Our defence team had the reckless driving and speeding charges withdrawn, and our client pleaded guilty to a single count of ‘police pursuit’. We also had the police ‘facts’ significantly amended, including the deletion of any reference to her weaving around other cars.
Her matter was then adjourned for a sentencing hearing. In preparation for the sentencing, our lawyers engaged a psychologist to prepare a report which explained the enormous stress our client was under in the weeks preceding the incident, and on the morning very morning it occurred. It also detailed her shame and remorse for having committed the offence, and the fact her actions were impulsive and committed out of panic.

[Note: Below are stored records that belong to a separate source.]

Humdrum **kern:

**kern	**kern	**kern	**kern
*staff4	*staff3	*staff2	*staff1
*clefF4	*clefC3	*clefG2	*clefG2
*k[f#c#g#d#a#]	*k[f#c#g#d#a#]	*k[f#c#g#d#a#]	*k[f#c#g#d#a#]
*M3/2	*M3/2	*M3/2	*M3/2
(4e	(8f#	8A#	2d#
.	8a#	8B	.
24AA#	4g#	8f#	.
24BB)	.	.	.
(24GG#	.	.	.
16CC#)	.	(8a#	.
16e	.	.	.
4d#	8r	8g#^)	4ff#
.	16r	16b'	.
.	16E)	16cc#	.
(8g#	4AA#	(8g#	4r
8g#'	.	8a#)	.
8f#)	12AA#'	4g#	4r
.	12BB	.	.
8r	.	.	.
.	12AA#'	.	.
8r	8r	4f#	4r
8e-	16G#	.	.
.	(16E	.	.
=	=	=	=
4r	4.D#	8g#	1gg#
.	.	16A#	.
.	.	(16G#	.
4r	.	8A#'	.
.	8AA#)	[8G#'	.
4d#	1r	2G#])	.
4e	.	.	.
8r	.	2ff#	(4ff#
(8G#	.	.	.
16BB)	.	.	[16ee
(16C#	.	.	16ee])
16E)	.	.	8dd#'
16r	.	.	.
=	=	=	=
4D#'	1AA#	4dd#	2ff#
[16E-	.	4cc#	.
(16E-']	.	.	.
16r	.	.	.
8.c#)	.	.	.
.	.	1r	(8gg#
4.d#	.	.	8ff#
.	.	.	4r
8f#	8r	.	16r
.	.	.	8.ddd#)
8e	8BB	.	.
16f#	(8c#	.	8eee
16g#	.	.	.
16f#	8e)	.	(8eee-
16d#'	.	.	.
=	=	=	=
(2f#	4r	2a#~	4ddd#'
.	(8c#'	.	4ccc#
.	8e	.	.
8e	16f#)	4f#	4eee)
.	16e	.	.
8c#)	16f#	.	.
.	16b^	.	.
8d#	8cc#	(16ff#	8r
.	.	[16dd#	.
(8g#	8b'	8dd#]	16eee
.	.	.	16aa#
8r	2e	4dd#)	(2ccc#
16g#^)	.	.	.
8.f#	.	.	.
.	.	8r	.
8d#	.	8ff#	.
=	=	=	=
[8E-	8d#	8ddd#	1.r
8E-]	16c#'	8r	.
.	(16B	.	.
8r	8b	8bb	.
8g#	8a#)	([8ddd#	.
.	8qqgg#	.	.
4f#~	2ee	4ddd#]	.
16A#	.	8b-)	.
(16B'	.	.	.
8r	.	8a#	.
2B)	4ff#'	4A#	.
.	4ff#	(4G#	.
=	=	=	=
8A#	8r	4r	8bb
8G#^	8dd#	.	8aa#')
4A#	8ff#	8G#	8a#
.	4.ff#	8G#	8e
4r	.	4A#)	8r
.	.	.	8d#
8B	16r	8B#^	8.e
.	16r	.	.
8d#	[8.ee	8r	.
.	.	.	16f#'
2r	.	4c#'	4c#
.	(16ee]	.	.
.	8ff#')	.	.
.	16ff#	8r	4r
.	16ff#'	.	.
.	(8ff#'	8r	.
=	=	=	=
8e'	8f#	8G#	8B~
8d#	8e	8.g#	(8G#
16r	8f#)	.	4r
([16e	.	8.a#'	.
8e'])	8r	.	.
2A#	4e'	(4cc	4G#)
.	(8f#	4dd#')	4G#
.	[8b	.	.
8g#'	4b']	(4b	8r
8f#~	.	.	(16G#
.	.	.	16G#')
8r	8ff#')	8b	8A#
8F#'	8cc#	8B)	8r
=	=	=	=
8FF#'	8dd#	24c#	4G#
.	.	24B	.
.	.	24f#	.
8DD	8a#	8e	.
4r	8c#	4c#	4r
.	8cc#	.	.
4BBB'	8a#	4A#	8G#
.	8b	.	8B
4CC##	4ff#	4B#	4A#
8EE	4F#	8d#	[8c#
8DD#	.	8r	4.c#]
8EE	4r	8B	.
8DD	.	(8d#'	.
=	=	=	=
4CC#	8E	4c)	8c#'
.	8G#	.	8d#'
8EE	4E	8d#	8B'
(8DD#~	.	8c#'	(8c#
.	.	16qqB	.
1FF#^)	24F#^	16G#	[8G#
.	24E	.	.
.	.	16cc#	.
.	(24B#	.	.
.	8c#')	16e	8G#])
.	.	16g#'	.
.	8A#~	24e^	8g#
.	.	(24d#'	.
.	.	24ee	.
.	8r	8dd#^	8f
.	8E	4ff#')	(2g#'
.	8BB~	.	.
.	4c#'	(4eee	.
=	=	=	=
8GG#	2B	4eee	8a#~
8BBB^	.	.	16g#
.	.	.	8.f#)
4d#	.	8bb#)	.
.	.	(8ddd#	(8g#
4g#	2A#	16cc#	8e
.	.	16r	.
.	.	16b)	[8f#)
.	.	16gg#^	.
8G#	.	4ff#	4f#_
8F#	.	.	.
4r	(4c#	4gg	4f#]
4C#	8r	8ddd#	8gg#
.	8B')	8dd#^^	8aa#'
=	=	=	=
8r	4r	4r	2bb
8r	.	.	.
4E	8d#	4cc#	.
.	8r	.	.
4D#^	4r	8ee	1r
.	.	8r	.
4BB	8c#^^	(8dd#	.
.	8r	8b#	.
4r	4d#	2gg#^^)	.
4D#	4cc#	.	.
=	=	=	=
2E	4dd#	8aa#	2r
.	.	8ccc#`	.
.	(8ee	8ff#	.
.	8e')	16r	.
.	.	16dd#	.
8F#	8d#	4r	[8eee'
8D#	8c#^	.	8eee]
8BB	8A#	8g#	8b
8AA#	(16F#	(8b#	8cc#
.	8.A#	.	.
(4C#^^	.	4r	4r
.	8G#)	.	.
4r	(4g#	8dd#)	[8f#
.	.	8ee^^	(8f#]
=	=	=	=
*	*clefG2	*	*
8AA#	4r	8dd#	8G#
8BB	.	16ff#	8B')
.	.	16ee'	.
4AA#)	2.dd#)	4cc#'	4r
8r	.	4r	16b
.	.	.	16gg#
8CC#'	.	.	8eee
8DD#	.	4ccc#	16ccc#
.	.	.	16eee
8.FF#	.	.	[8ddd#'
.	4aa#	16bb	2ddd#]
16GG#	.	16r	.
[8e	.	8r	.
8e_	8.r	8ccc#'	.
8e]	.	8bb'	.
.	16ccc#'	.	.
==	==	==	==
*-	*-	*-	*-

We also assisted her in obtaining references and letters attesting to her invaluable contributions to local rural communities, including work she had undertaken free-of-charge for those who could not afford her services, and the enormous impact that a loss of licence would have on her and the communities she services.
Lengthy submissions were made in court relating to those and other matters, which ultimately convinced the magistrate to order a section 10(1)(b) bond in her favour – which means she has no criminal record and keeps her licence. This is despite a number of speeding and other matters being recorded on her driving history.
The case is the only recorded section 10 for a ‘Skye’s law’ matter in NSW.
Our client is able to remain conviction-free and continue to service regional communities in NSW.
Not Guilty of Negligent Driving Occasioning Death
Our client was charged with Negligent Driving Occasioning Death
after being involved in a high-speed, head-on collision with another car on a country highway.
Eyewitnesses made statements to the effect that our client had been driving perfectly in the lead up to the accident, before veering in a straight line onto the wrong side of the road.
An oncoming car was unable to swerve out of the way in time, and the driver tragically sustained critical injuries as a result of the crash.
Our client spent considerable sums of money on other lawyers who each neglected to advise her of any available defence despite the fact that she failed to recollect the period immediately prior to veering onto the wrong side of the road. They each advised her to plead guilty.
To us, it was immediately obvious that she may have fallen asleep – which is a defence to charges of negligent driving, reckless driving and dangerous driving in light of the decision in Jiminez
, provided that the defendant had no reason to believe he or she would fall asleep.
We referred her to a sleep clinic, where a specialist indeed diagnosed her with obstructive sleep apnoea. This previously undiagnosed condition meant that she had a higher chance of suddenly and uncontrollably falling asleep without warning. We obtained a report to the effect that there was a possibility she had fallen asleep before the collision, despite not feeling tired.
The matter proceeded to a two-day defended hearing in Young Local Court
, where our client was found not guilty.
Not Guilty of all charges including Aggravated Dangerous Driving Occasioning Death
A Jury in Downing Centre District Court found our 22 year old client 'not guilty' of all charges after a hard-fought two week trial involving extensive expert evidence.
Our client faced charges of Aggravated Dangerous Driving Occasioning Death, Dangerous Driving Occasioning Death, Negligent Driving Occasioning Death and Police Pursuit ('Skye's Law').
The charges arose from an incident on 19th February 2011 when our client and another young man were travelling on a motorcycle owned by our client at detected speeds of more than 120km/h in a 50km/h zone on River Road, Greenwich NSW.
They travelled past a stationary roadside RBT and police began a pursuit.
Their motorcycle lost control and crashed, tragically causing the young man's death.
The prosecution alleged that our client was the rider and the deceased was the passenger.
They relied upon the police in-car footage, eye-witness testimony and expert pharmacological and accident reconstruction evidence.
Sydney Criminal Lawyers® engaged experts to contradict that evidence and succeeded in having parts of the prosecution material excluded.
The jury unanimously found our client not guilty of all charges.